Hudeybiye Barışı esnasında ashâbın, kendilerinden traş olup ihramdan çıkmalarını isteyen Allah Rasûlü’ne karşı mütereddit tavırları, Peygamber Efendimizi çok üzmüştü. Onların kendisine itaat etmediklerini düşünmeye başlamış ve helâk olmalarından korkmuştu. Bu esnada kendi kaldığı çadıra gelmiş ve durumu muhtereme zevcesi Ümmü Seleme’ye anlatmıştı. Onun:
“–Yâ Rasûlâllah! Onları mâzur görün. Onların ümidi, bu sene Kâbe’yi tavâf edebilmekti. Bu ümitleri boşa çıktığı gibi bir de müşriklerin arzusu üzerine antlaşma yapıldı. Siz çıkıp kurbanınızı kesiniz ve başınızı tıraş ediniz; Sizi böyle görünce onların tamamı Size uyacaktır.” demesi üzerine, Peygamber Efendimiz, çadırdan çıkıp Ümmü Seleme’nin dediği şekilde davranmış ve ashâb-ı kirâm da artık bu anlaşmadan geri dönüş olmayacağını anlayarak O’na uymuşlar ve kurbanlarını kesip başlarını tıraş ettirmişlerdi.
Hanımlarının fıtratlarına uygun işler yapmasına izin verirdi.
Zevcelerinden bazıları ticâretle, bazıları ilimle, bazıları deri tabaklama ve ondan eşya yapmakla, bazıları ibâdet ve infâkla meşgul olmayı severdi.
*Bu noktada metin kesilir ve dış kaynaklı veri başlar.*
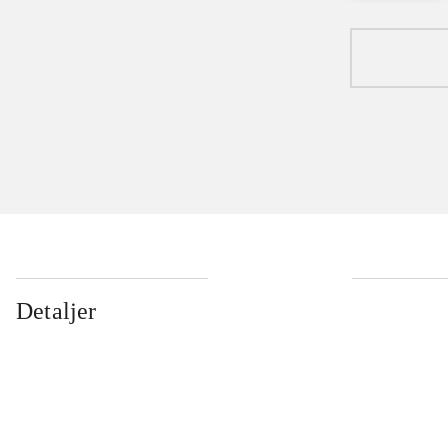
Detaljer
...
...
...
...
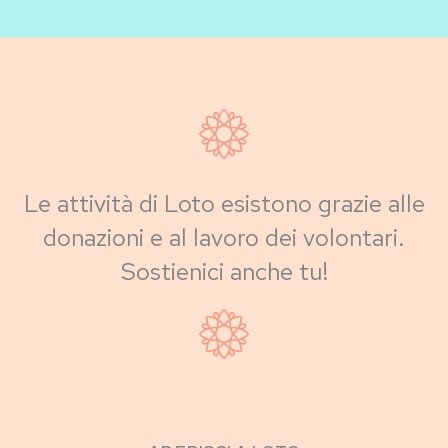
Le attività di Loto esistono grazie alle
donazioni e al lavoro dei volontari.
Sostienici anche tu!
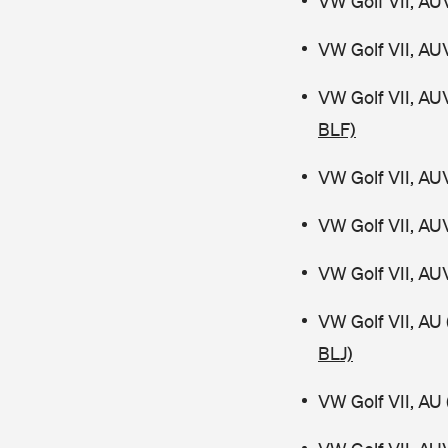
VW Golf VII, AU
VW Golf VII, AU
VW Golf VII, AU
BLF)
VW Golf VII, AU
VW Golf VII, AU
VW Golf VII, AU
VW Golf VII, AU
BLJ)
VW Golf VII, AU 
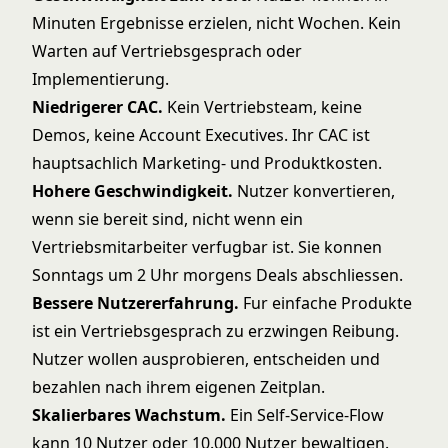
Minuten Ergebnisse erzielen, nicht Wochen. Kein
Warten auf Vertriebsgesprach oder
Implementierung.
Niedrigerer CAC.
Kein Vertriebsteam, keine
Demos, keine Account Executives. Ihr CAC ist
hauptsachlich Marketing- und Produktkosten.
Hohere Geschwindigkeit.
Nutzer konvertieren,
wenn sie bereit sind, nicht wenn ein
Vertriebsmitarbeiter verfugbar ist. Sie konnen
Sonntags um 2 Uhr morgens Deals abschliessen.
Bessere Nutzererfahrung.
Fur einfache Produkte
ist ein Vertriebsgesprach zu erzwingen Reibung.
Nutzer wollen ausprobieren, entscheiden und
bezahlen nach ihrem eigenen Zeitplan.
Skalierbares Wachstum.
Ein Self-Service-Flow
kann 10 Nutzer oder 10.000 Nutzer bewaltigen.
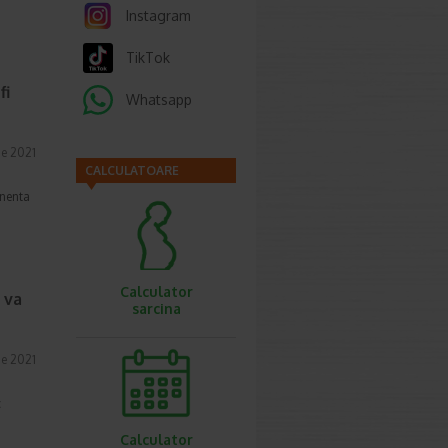
Instagram
TikTok
fi
Whatsapp
ie 2021
CALCULATOARE
inenta
Calculator
 va
sarcina
ie 2021
c
Calculator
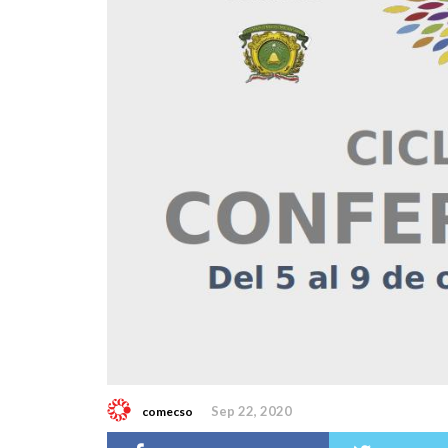
Sep 22, 2020
comecso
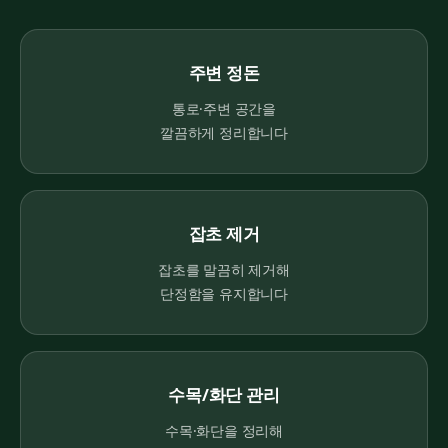
주변 정돈
통로·주변 공간을
깔끔하게 정리합니다
잡초 제거
잡초를 말끔히 제거해
단정함을 유지합니다
수목/화단 관리
수목·화단을 정리해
Allah Rasûlü de her birini kendi fıtratı üzere yaptığı işlerde serbest bırakmış ve hoş görmüştü.
Hanımlarını güzel hareketlerini takdir ederdi.
Peygamber Efendimizin emri ile Ümmü Habîbe’yi hücresine Bilâl-i Habeşî götürmüştür. Ümmü Habîbe Annemiz, bu yeni evde bir süpürge bulmuş, yanında bulunan köle ile iş bölümü yaparak evi süpürdükten sonra kıl bir yaygı sererek odayı döşemişti. Akşam olup Peygamber Efendimiz Ümmü Habîbe’nin odasına gelince güzel bir koku hissetmiş ve içerinin tefriş edildiğini de gördükten sonra:
“–Kureyş kadınları etrafı döşeyen, yerleşik kadınlardır. Bedevî ve A’rabî değillerdir.” buyurarak iltifatta bulunmuşlardır.
Bu sözleri ile Peygamber Efendimiz, Ümmü Habîbe Annemizin temizlik ve döşeme zevkini takdir etmişlerdi.